One reason for that: We've been waiting a while. Mazzucchelli made his bones in the '80s as the artist on Daredevil and Frank Miller's seminal Batman: Year One, where he brought a textured humanity to the superhero milieu. His heavy linework and use of shadow accentuated every unsavory detail of Gotham's grimy urban hellscape, every crease and bloodstain of the Bat-costume.
A graphic novel adaptation of Paul Auster's City of Glass followed, along with shorter pieces in various alt-comics anthologies, but he turned to teaching as he strove to finish what would become Asterios Polyp, his first full-length work. Now, after nine years of relative silence, it has finally arrived, and nothing we've seen from him before could have prepared us for it.
It's the book's sheer audacity of form that has critics and fellow creators hailing its arrival. Mazzucchelli knows exactly what he's doing with that clean, cartoony style and his generous use of white space — he's inviting the eye, drawing the reader in. And once that happens, it doesn't take long for Asterios Polyp to reveal itself as a daring experiment that succeeds without seeming experimental, a multi-layered read that uses every tool available to the comics artist to engage us on a deep, intuitive level.

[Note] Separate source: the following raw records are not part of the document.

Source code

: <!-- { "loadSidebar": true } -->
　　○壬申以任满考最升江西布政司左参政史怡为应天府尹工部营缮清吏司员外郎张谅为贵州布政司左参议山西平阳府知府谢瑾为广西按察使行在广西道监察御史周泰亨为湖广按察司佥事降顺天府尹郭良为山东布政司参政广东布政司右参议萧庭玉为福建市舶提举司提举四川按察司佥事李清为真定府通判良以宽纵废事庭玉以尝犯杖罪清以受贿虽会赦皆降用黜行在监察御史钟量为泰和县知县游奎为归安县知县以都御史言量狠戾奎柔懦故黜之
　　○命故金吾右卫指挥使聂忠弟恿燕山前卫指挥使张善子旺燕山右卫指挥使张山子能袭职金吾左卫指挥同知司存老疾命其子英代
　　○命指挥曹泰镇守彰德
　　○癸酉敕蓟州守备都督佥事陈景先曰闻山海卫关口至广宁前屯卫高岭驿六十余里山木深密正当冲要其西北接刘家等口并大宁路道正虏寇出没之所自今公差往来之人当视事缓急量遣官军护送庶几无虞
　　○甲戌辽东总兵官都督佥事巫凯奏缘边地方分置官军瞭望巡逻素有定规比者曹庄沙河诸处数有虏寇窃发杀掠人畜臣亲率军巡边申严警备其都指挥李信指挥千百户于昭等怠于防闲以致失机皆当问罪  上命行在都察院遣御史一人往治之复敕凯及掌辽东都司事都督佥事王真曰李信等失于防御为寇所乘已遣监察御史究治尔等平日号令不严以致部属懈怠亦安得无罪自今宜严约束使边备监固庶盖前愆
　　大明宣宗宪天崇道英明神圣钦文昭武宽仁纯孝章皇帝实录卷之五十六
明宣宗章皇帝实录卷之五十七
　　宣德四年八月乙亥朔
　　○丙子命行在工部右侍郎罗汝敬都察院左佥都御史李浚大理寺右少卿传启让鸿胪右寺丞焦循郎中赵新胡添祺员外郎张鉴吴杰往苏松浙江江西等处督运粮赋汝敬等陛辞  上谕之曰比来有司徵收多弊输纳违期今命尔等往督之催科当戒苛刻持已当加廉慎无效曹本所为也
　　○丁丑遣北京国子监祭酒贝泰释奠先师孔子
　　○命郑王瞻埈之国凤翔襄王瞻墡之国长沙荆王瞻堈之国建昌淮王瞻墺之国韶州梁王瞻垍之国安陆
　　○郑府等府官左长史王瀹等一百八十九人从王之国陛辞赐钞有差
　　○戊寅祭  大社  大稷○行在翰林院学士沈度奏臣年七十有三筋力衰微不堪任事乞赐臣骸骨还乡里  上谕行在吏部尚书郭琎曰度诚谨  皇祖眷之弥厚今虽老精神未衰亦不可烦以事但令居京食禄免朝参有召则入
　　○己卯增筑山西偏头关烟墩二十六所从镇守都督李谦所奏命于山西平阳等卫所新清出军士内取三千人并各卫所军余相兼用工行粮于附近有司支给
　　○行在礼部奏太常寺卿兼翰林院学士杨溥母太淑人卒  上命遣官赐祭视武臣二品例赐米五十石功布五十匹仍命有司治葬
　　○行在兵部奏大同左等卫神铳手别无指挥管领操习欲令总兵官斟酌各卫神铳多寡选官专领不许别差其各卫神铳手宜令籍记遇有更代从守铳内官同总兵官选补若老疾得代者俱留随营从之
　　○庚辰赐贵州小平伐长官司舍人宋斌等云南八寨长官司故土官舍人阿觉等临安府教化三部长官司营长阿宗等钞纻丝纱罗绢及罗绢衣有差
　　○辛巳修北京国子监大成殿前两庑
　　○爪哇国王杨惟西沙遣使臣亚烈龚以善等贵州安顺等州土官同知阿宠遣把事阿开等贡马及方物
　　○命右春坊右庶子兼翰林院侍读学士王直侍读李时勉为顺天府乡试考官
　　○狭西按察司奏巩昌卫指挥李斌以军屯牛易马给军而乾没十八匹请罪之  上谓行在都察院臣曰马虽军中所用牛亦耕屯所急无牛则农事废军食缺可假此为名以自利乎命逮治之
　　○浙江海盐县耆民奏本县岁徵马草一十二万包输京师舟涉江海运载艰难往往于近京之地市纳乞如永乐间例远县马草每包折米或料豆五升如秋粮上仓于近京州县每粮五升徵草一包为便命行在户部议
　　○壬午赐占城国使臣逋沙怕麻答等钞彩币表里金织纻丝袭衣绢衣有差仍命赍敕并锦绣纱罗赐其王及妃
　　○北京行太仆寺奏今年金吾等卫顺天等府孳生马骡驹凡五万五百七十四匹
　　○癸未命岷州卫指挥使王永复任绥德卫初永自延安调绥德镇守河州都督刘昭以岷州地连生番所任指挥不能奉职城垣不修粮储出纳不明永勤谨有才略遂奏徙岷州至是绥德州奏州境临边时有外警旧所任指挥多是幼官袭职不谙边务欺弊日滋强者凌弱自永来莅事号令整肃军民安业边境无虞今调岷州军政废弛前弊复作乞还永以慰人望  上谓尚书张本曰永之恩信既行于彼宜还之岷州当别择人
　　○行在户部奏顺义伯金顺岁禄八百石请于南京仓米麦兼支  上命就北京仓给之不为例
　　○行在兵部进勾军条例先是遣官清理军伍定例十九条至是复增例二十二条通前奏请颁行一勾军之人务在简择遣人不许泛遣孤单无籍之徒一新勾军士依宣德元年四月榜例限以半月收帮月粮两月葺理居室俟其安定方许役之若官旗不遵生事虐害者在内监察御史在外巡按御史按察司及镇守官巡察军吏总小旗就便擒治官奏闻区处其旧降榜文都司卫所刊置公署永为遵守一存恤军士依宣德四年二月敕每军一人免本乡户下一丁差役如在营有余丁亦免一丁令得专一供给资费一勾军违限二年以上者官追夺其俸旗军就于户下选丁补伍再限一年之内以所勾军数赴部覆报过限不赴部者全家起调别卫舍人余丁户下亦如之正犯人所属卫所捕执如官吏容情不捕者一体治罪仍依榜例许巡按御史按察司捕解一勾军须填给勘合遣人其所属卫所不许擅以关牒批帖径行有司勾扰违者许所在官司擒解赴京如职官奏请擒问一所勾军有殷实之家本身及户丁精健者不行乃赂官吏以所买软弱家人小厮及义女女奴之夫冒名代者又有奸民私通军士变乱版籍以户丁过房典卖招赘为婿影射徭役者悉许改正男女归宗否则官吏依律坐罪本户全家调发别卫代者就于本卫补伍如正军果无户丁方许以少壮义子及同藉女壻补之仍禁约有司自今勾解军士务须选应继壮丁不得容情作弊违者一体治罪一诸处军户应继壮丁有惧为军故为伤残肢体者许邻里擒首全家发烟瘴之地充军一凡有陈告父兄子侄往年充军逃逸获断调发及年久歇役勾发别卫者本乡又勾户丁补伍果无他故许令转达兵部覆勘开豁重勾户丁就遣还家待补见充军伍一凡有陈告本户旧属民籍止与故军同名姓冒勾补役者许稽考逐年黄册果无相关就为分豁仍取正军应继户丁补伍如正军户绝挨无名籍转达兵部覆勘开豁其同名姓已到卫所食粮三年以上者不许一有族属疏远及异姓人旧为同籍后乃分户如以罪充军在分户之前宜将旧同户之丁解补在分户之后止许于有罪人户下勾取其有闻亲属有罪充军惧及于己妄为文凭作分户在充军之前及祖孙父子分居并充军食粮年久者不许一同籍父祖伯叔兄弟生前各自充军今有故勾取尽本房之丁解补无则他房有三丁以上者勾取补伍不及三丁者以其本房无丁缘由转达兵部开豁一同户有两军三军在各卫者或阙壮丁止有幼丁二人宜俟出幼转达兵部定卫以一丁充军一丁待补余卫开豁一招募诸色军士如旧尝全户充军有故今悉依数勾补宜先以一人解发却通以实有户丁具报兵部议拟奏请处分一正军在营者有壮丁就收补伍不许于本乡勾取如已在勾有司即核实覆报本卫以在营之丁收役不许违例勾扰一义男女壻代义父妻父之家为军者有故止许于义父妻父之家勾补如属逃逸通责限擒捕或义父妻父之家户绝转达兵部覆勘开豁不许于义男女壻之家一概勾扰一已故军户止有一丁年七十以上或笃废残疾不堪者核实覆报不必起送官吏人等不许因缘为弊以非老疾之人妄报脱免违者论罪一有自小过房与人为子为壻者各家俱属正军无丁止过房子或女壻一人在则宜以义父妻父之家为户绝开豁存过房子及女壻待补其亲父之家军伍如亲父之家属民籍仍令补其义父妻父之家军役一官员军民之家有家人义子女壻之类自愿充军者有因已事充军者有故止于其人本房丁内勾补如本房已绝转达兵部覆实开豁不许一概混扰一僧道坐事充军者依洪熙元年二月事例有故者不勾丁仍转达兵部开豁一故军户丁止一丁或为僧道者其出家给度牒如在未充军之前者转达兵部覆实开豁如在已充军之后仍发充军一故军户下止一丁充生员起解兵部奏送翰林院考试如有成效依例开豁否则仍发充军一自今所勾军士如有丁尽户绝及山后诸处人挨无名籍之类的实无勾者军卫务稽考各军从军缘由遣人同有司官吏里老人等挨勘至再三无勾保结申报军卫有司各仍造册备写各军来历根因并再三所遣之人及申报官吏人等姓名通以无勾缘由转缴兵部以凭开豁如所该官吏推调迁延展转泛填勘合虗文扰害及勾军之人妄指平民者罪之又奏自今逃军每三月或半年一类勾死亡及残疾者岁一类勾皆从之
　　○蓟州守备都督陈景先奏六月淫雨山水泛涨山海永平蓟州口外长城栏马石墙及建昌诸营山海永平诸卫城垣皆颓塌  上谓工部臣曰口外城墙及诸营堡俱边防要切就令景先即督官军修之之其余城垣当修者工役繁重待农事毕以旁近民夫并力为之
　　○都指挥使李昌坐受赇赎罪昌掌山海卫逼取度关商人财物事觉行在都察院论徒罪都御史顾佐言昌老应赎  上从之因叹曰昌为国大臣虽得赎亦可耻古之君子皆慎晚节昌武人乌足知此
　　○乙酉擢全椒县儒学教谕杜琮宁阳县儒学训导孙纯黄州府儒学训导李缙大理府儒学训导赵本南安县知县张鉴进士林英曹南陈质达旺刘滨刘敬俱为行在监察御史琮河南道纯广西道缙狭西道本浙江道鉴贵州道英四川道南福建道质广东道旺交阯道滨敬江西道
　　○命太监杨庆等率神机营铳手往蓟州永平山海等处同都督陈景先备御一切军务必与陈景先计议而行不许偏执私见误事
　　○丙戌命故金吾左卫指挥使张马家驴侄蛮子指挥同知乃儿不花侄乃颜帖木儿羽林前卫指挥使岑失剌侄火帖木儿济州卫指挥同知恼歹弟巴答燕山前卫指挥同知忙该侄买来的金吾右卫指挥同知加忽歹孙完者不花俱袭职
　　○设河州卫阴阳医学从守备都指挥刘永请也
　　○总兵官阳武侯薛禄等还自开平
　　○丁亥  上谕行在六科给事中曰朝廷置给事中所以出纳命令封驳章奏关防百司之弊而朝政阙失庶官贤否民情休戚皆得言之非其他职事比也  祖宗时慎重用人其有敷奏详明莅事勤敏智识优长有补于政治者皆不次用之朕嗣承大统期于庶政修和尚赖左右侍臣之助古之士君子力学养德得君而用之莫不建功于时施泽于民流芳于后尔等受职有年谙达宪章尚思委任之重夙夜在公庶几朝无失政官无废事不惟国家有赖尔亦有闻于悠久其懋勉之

"What if reality (as perceived) were simply an extension of the self?" asks the narrator early on, and it's that heady question that Mazzucchelli proceeds to answer over the next 300 pages. Or rather, he shapes the visual world around his characters so that the answer to that question resolves steadily, unmistakably into focus.
Asterios Polyp is an architect who has built a successful academic career on the power of his theories alone. Casually arrogant and infatuated with the notion of duality — he is never happier than when imposing his simplistic, black-or-white worldview on others — Asterios finds his New York City apartment destroyed by a lightning strike. What happens next, as he leaves his old life behind and builds a new one in a small Midwestern town, is the familiar stuff of contemporary literary fiction — how it happens, however, is what makes Asterios Polyp such a singular creation and a quintessential example of what the graphic novel — and only the graphic novel — can do.
In flashbacks, we see Asterios blithely asserting his dualistic understanding of the world to anyone who'll listen. All the while, with every page, Mazzucchelli uses form, color, line and even the differing fonts of characters' word balloons to tweak his protagonist's beliefs, to both confound and enrich the man at every turn.
Asterios, for example, is drawn with a crisp, exacting blue line; his wife Hana emerges out of rough, red, solid shapes. During their courtship, Mazzucchelli allows man and woman to take on shades of each other's color and aspects of each other's form. As their relationship deteriorates, both revert to their original designs and reshape the very page around them, reflecting their anger and hurt.
It should feel schematic, even airless, but because Mazzucchelli's approach is so bracingly playful throughout, Asterios Polyp is a fast, fun read. It's also a work that has been carefully wrought to take optimum advantage of comics' singularly hybrid nature. Asterios Polyp is all the more remarkable because the achievement it represents is so delicate and ephemeral — it's a tale that could only be told on the knife-edge where text and art come seamlessly together.